According to those in the know, the purchase from Aviva Investors will see JPMorgan Asset Management’s Asia real estate exposure double in terms of the value of its assets under management to $2 billion.

The bank’s Asia real estate team should swell to around 50 staff too, making it one of the biggest in the region, although PERE discovered that chief executive officer Ian Hally will not be switching badges.

While the two platforms fit together snugly in terms of their geographical reach – Aviva has teams and investment vehicles focused on properties in Japan, Australia and New Zealand while JPMorgan has funds dedicated to China and India – the investment bank already has an Asia real estate head, David Chen.
Beyond the departure of Hally, and one or two other departures typical of a platform acquisition of this nature, JPMorgan is said to be recruiting a team pretty much intact.

One swan  

Is the acquisition of Aviva Investors’ Asia real estate business the crest of a new wave of corporate mergers and acquisitions in the private real estate market in the region?

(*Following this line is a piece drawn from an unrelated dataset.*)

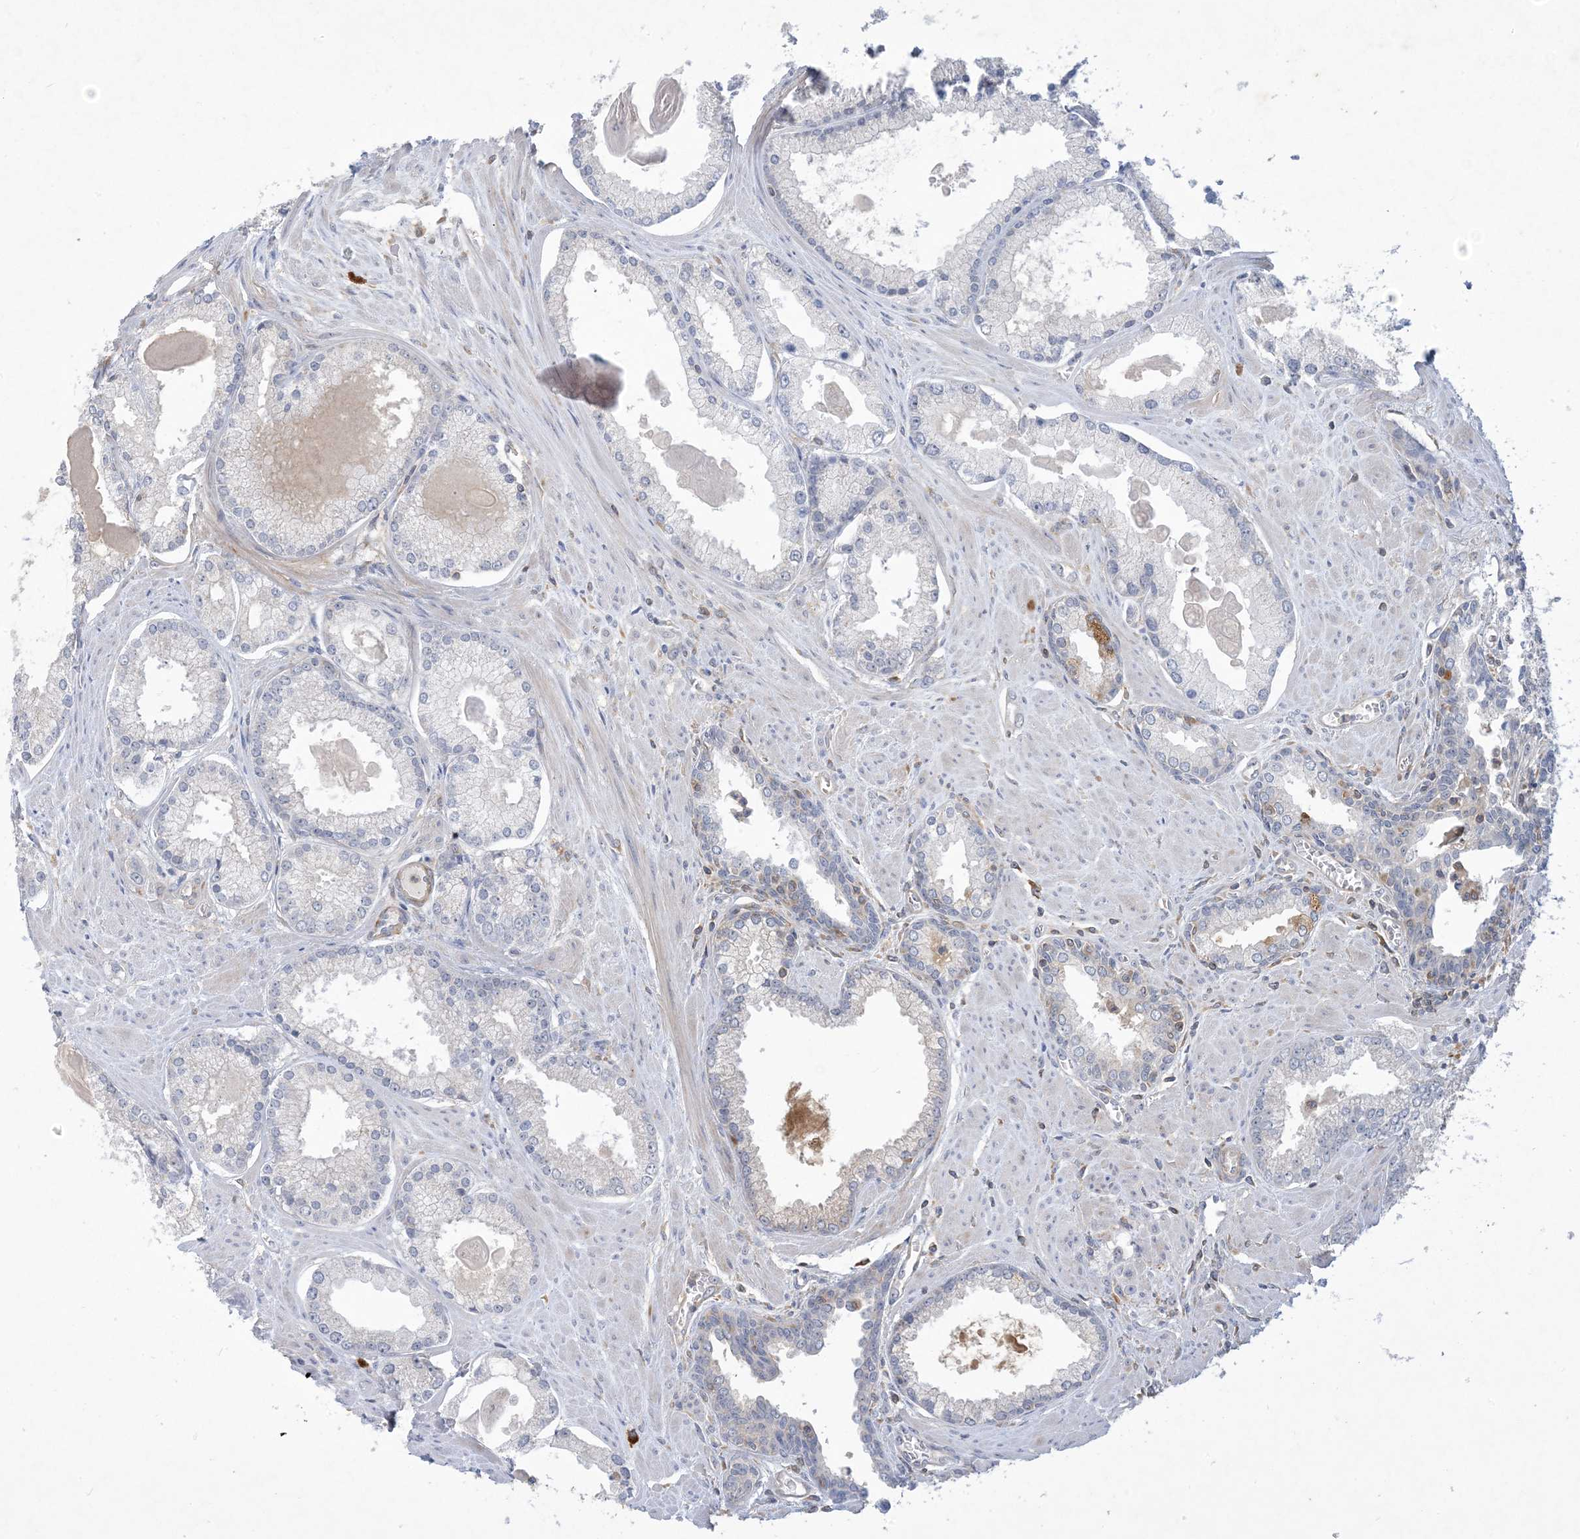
{"staining": {"intensity": "negative", "quantity": "none", "location": "none"}, "tissue": "prostate cancer", "cell_type": "Tumor cells", "image_type": "cancer", "snomed": [{"axis": "morphology", "description": "Adenocarcinoma, Low grade"}, {"axis": "topography", "description": "Prostate"}], "caption": "Low-grade adenocarcinoma (prostate) was stained to show a protein in brown. There is no significant positivity in tumor cells.", "gene": "AOC1", "patient": {"sex": "male", "age": 54}}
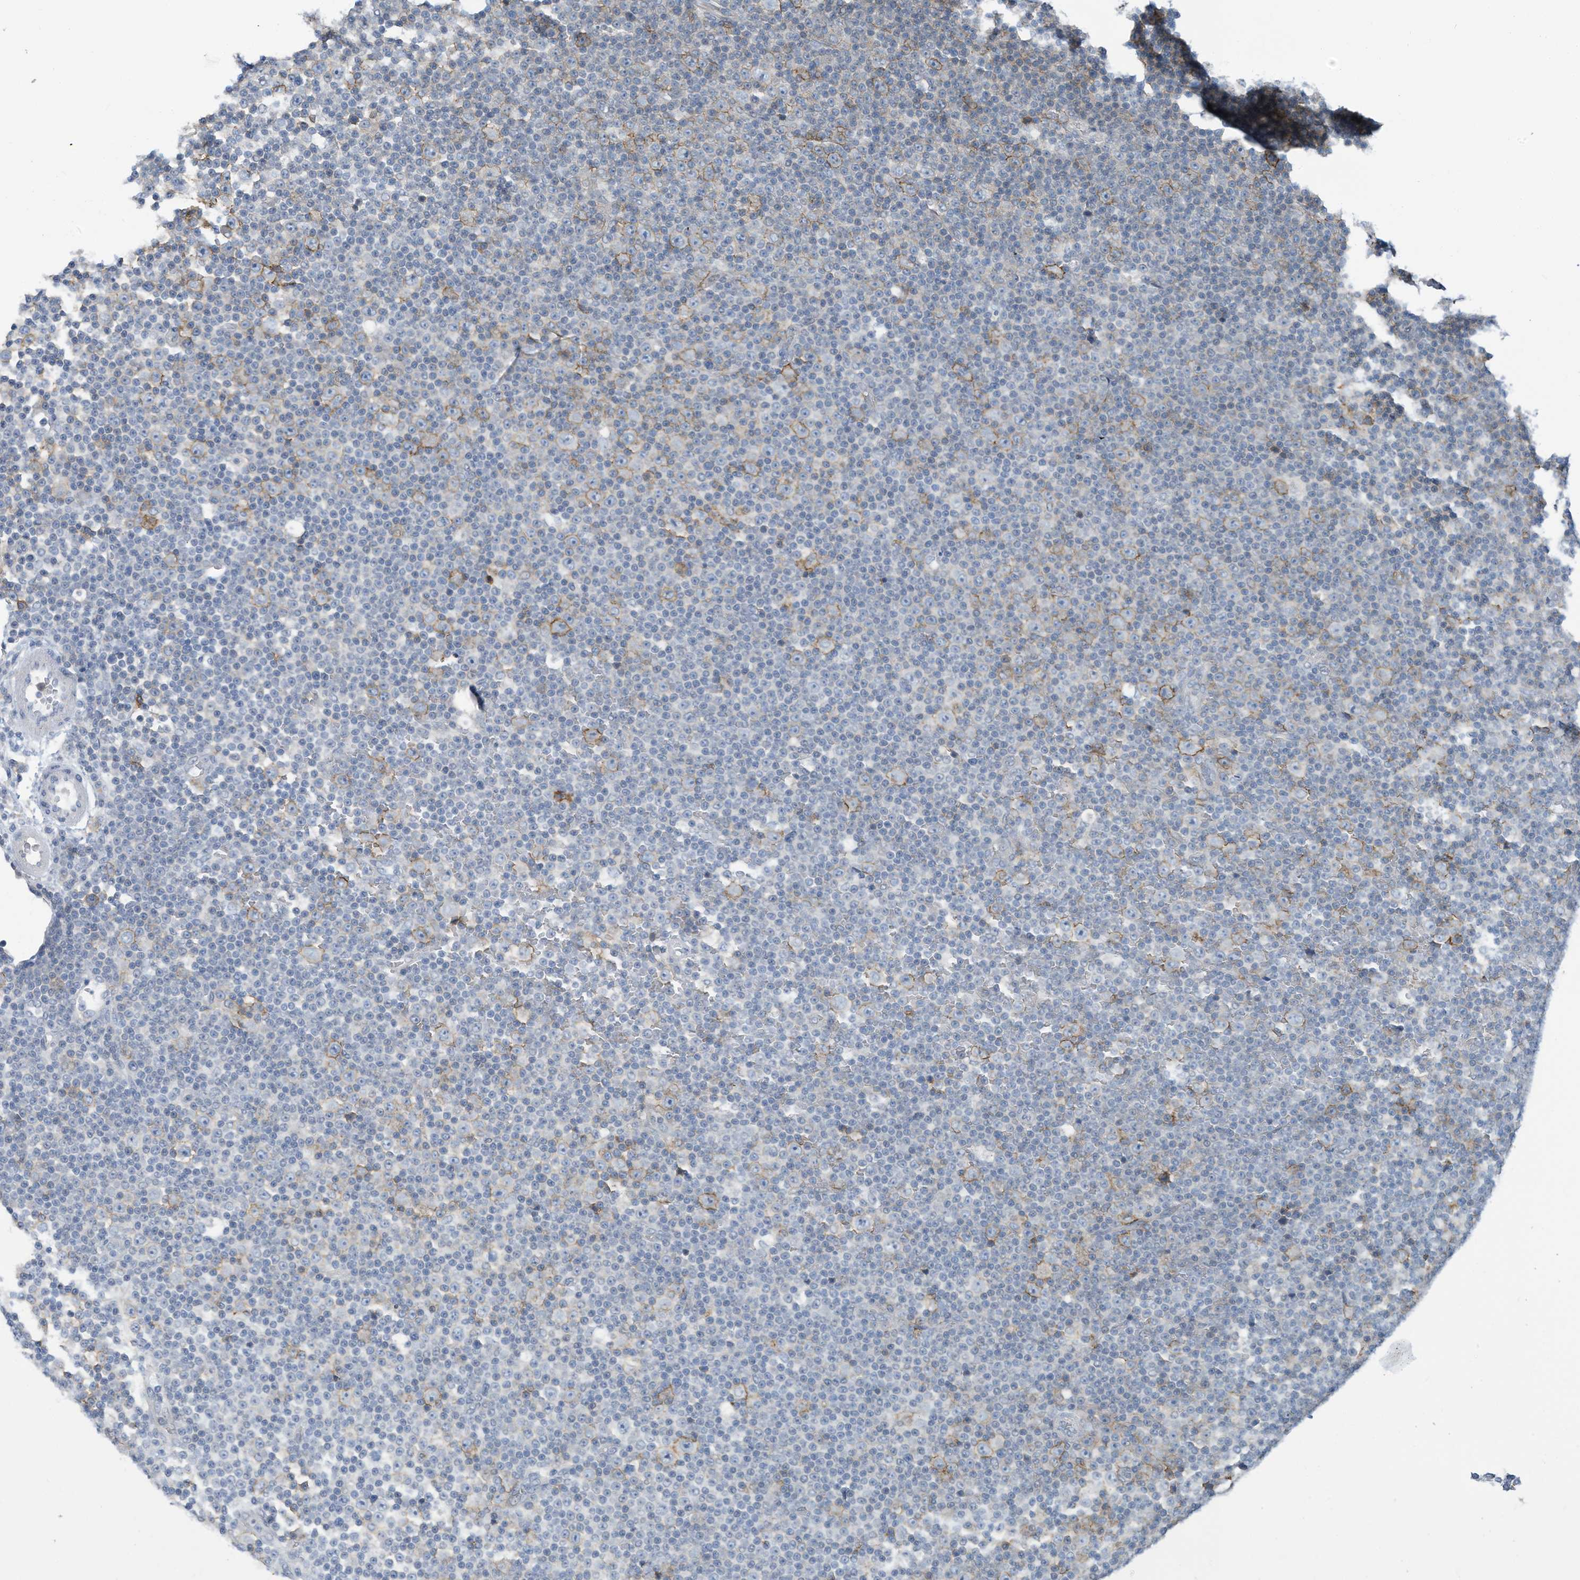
{"staining": {"intensity": "negative", "quantity": "none", "location": "none"}, "tissue": "lymphoma", "cell_type": "Tumor cells", "image_type": "cancer", "snomed": [{"axis": "morphology", "description": "Malignant lymphoma, non-Hodgkin's type, Low grade"}, {"axis": "topography", "description": "Lymph node"}], "caption": "Tumor cells are negative for protein expression in human malignant lymphoma, non-Hodgkin's type (low-grade).", "gene": "SLC1A5", "patient": {"sex": "female", "age": 67}}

Probably not.

Thanks largely to a far more supportive, dare I say, insatiable, institutional capital market these days, there is really a sense of corporate calm in the East at the moment.

The turmoil from the global financial crisis, which saw Merrill Lynch’s Asian real estate principal investments unit jettisoned to Blackstone, Citigroup’s sold to Apollo and American International Group’s to Invesco, really simmered down by the end of 2011. Even BlackRock’s purchase of MGPA is nigh on a year old.

Anyone closely scrutinising the sale of the Aviva platform – which, by the way, is likely to cost more like $10 million to $15 million and not $300 million like certain corners of the Australian press have reported – will realize this transaction really is little more than a late straggler from the crisis.

After a protracted period of post-crisis suffering, in the summer of 2012, Aviva instigated a strategy to streamline its activities with a view to regenerating value for shareholders. That meant sifting through the £246 billion (€293 billion; $407 billion) company and chopping away any low-margin, under-performing or non-strategic business. Unfortunately for the folk of Aviva’s Asia real estate business, eventually that included them as well.

Observers say the culling by its parent company was harsh. Possibly it was. Relatively new fund management platforms like this one – its UK and European businesses are better established –should be nurtured over many years before they become notably profitable. Just ask venture capitalists, there are J-curves at the platform level as well as the fund level.

But then again, it has also been proven to be the right call. The big picture is looking brighter for Aviva these days with a share price that has escalated by more than 90 percent since it started streamlining.
In any event, JPMorgan should provide for the platform precisely what Aviva could not – a stable home. And capital. The platform has been unable to call upon the one-time reliable flow of capital invested through its funds and accounts by Aviva entities since the latter part of last year.

JPMorgan, by contrast, will want to connect the platform to its distribution channels as quickly as possible in order to expand its AUM to something more befitting of a 50-staff platform with offices across the region. At $2 billion, it still is smaller than some single country-focused outfits in the marketplace.

The bank would not have taken on a platform that has been regarded by others as being cost-heavy and income-light if it was not to use the infrastructure that comes with it for some serious growth.

And, as said above, there is tangible support now for the asset class from the private capital markets these days. Besides JPMorgan’s capital – and the Volcker Rule will limit that – institutional investors have been very ready to back private real estate investment management firms that do not have black marks against their name or track records and so will need tapping up. JPMorgan has a fund apiece in China and India but, beyond those, has been something of an unknown entity with little discolor to its name.

The bolting on of Aviva Investors to its real assets business in Asia will herald something of a new image for the firm. One person with knowledge of the deal even called it a “game changer”. It probably is.
It certainly constitutes the end of the game, however, for Aviva Investors in the region. But it is not a game changer in terms of what is going on in the wider market. Most of the pieces on the board were put into play a year or more ago.